All of these changes live in your system design, not in the model weights. That is the recurring theme: agency is architecture.

Bridge to Chapter 4

This chapter has stayed focused on a single claim: a model that only produces text has no agency by itself. Agency appears when you connect that text to code that can act, under rules you define, against systems you control. We traced that connection through several layers:
  • Intent vs. effect. The model proposes; your execution layer decides and acts.
  • Tool calling. Structured outputs and a router give you a clean boundary between model and world.
  • System boundaries. The “agent” is the loop: model, execution, memory, and feedback.
  • Effect boundaries. You match scrutiny to stakes by classifying tools and enforcing policy.
  • Code execution. Even when the model writes code, your sandbox grants or denies real power.
  • Observability. Logs at the intent–effect boundary let you understand and improve causal behavior.
Causing effects is necessary but not sufficient.
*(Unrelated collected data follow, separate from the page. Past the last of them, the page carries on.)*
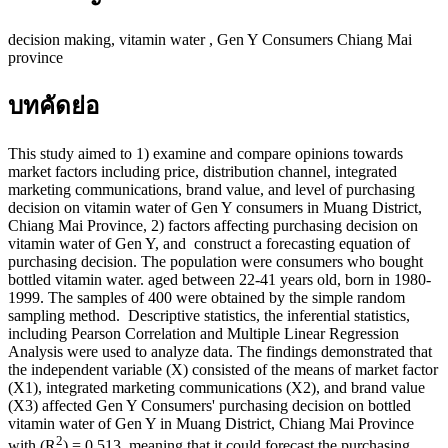
decision making, vitamin water , Gen Y Consumers Chiang Mai
province
บทคัดย่อ
This study aimed to 1) examine and compare opinions towards
market factors including price, distribution channel, integrated
marketing communications, brand value, and level of purchasing
decision on vitamin water of Gen Y consumers in Muang District,
Chiang Mai Province, 2) factors affecting purchasing decision on
vitamin water of Gen Y, and construct a forecasting equation of
purchasing decision. The population were consumers who bought
bottled vitamin water. aged between 22-41 years old, born in 1980-
1999. The samples of 400 were obtained by the simple random
sampling method. Descriptive statistics, the inferential statistics,
including Pearson Correlation and Multiple Linear Regression
Analysis were used to analyze data. The findings demonstrated that
the independent variable (X) consisted of the means of market factor
(X1), integrated marketing communications (X2), and brand value
(X3) affected Gen Y Consumers' purchasing decision on bottled
vitamin water of Gen Y in Muang District, Chiang Mai Province
2
with (R
) = 0.513, meaning that it could forecast the purchasing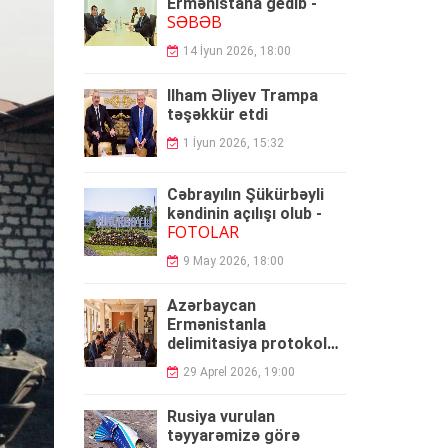
Ermənistana gedib -
SƏBƏB
14 İyun 2026, 18:00
İlham Əliyev Trampa
təşəkkür etdi
1 İyun 2026, 15:32
Cəbrayılın Şükürbəyli
kəndinin açılışı olub -
FOTOLAR
9 May 2026, 18:00
Azərbaycan
Ermənistanla
delimitasiya protokolu
umzaladı
29 Aprel 2026, 19:00
Rusiya vurulan
təyyarəmizə görə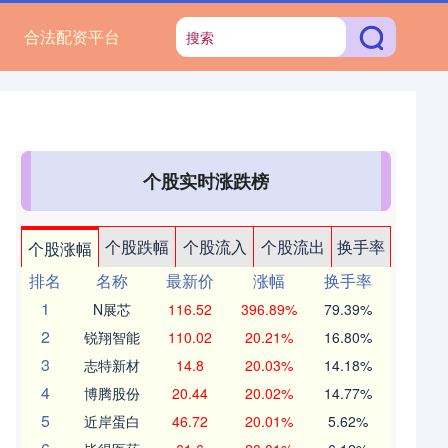
合法配资平台
个股实时涨跌榜
个股跌幅
个股流入
个股流出
换手率
个股涨幅
排名
名称
最新价
涨幅
换手率
1
N展芯
116.52
396.89%
79.39%
2
锐翔智能
110.02
20.21%
16.80%
3
志特新材
14.8
20.03%
14.18%
4
博腾股份
20.44
20.02%
14.77%
5
近岸蛋白
46.72
20.01%
5.62%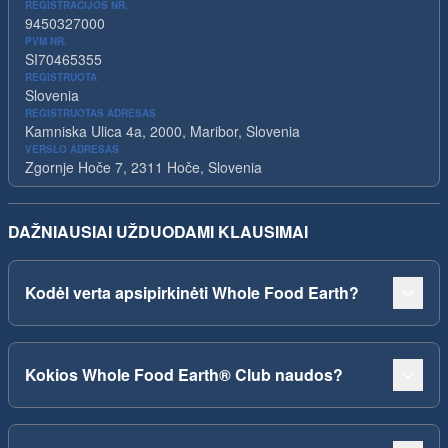
REGISTRACIJOS NR.
9450327000
PVM NR.
SI70465355
REGISTRUOTA
Slovenia
REGISTRUOTAS ADRESAS
Kamniska Ulica 4a, 2000, Maribor, Slovenia
VERSLO ADRESAS
Zgornje Hoče 7, 2311 Hoče, Slovenia
DAŽNIAUSIAI UŽDUODAMI KLAUSIMAI
Kodėl verta apsipirkinėti Whole Food Earth?
Kokios Whole Food Earth® Club naudos?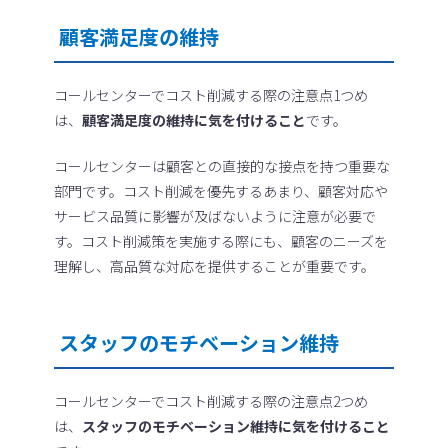
顧客満足度の維持
コールセンターでコスト削減する際の注意点1つめ
は、
顧客満足度の維持に気を付けること
です。
コールセンターは顧客との直接的な接点を持つ重要な
部門です。コスト削減を優先するあまり、顧客対応や
サービス品質に影響が及ばないように注意が必要で
す。コスト削減策を実施する際にも、顧客のニーズを
理解し、高品質な対応を提供することが重要です。
スタッフのモチベーション維持
コールセンターでコスト削減する際の注意点2つめ
は、
スタッフのモチベーション維持に気を付けること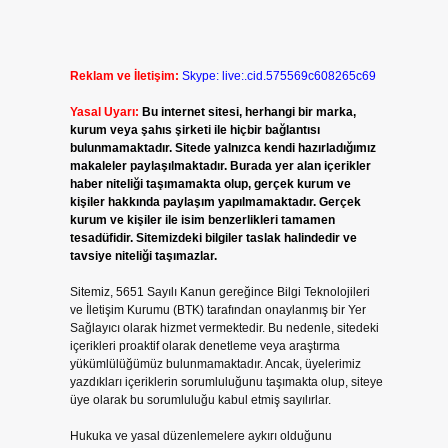
Reklam ve İletişim:
Skype: live:.cid.575569c608265c69
Yasal Uyarı:
Bu internet sitesi, herhangi bir marka,
kurum veya şahıs şirketi ile hiçbir bağlantısı
bulunmamaktadır. Sitede yalnızca kendi hazırladığımız
makaleler paylaşılmaktadır. Burada yer alan içerikler
haber niteliği taşımamakta olup, gerçek kurum ve
kişiler hakkında paylaşım yapılmamaktadır. Gerçek
kurum ve kişiler ile isim benzerlikleri tamamen
tesadüfidir. Sitemizdeki bilgiler taslak halindedir ve
tavsiye niteliği taşımazlar.
Sitemiz, 5651 Sayılı Kanun gereğince Bilgi Teknolojileri
ve İletişim Kurumu (BTK) tarafından onaylanmış bir Yer
Sağlayıcı olarak hizmet vermektedir. Bu nedenle, sitedeki
içerikleri proaktif olarak denetleme veya araştırma
yükümlülüğümüz bulunmamaktadır. Ancak, üyelerimiz
yazdıkları içeriklerin sorumluluğunu taşımakta olup, siteye
üye olarak bu sorumluluğu kabul etmiş sayılırlar.
Hukuka ve yasal düzenlemelere aykırı olduğunu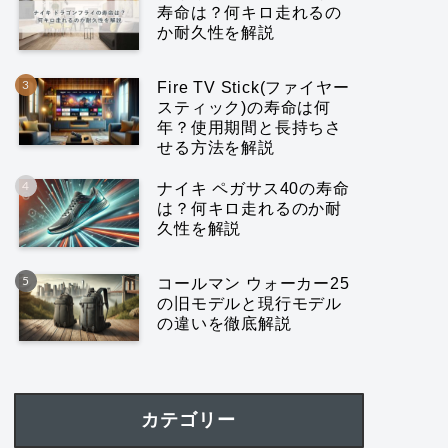
寿命は？何キロ走れるの
か耐久性を解説
Fire TV Stick(ファイヤー
スティック)の寿命は何
年？使用期間と長持ちさ
せる方法を解説
ナイキ ペガサス40の寿命
は？何キロ走れるのか耐
久性を解説
コールマン ウォーカー25
の旧モデルと現行モデル
の違いを徹底解説
カテゴリー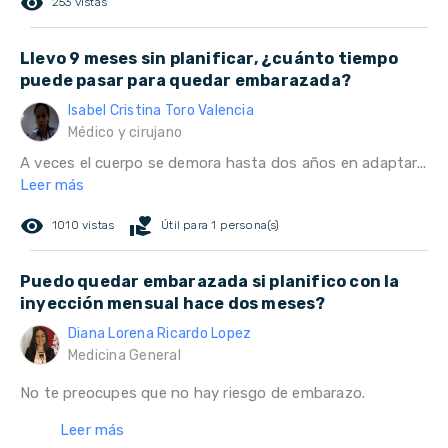
remove_red_eye
253 vistas
Llevo 9 meses sin planificar, ¿cuánto tiempo
puede pasar para quedar embarazada?
Isabel Cristina Toro Valencia
Médico y cirujano
A veces el cuerpo se demora hasta dos años en adaptar...
Leer más
remove_red_eye
volunteer_activism
1010 vistas
Útil para 1 persona(s)
Puedo quedar embarazada si planifico con la
inyección mensual hace dos meses?
Diana Lorena Ricardo Lopez
Medicina General
No te preocupes que no hay riesgo de embarazo.
Leer más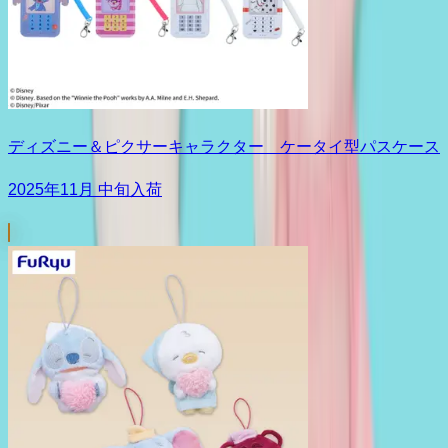
ディズニー＆ピクサーキャラクター ケータイ型パスケース
2025年11月 中旬入荷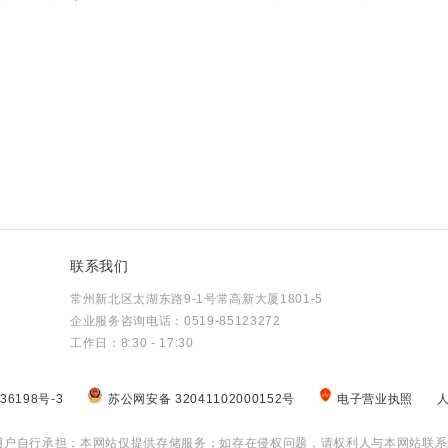
联系我们
常州新北区太湖东路9-1号常高新大厦1801-5
企业服务咨询电话：0519-85123272
工作日：8:30 - 17:30
36198号-3
苏公网安备 32041102000152号
电子营业执照
用户自行承担；本网站仅提供存储服务；如存在侵权问题，请权利人与本网站联系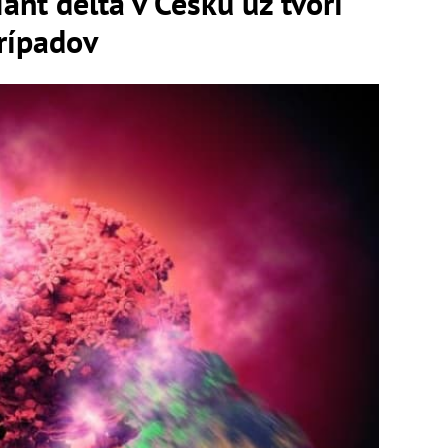
nt delta v Česku už tvorí
rípadov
An agent that can send emails is only useful if it sends the right emails, at the right time, for the right reasons. An agent that can call APIs is only valuable if it composes those calls into coherent, multi-step solutions. That brings us to the next element: reasoning. In Chapter 4, we will look at how you structure the model’s thinking so that actions are preceded by plans, checked against expectations, and revised when reality does not match. You will see that “reasoning” is not a mysterious faculty, but another architectural pattern: breaking problems into steps, externalizing intermediate thoughts, and using multiple passes to verify and improve.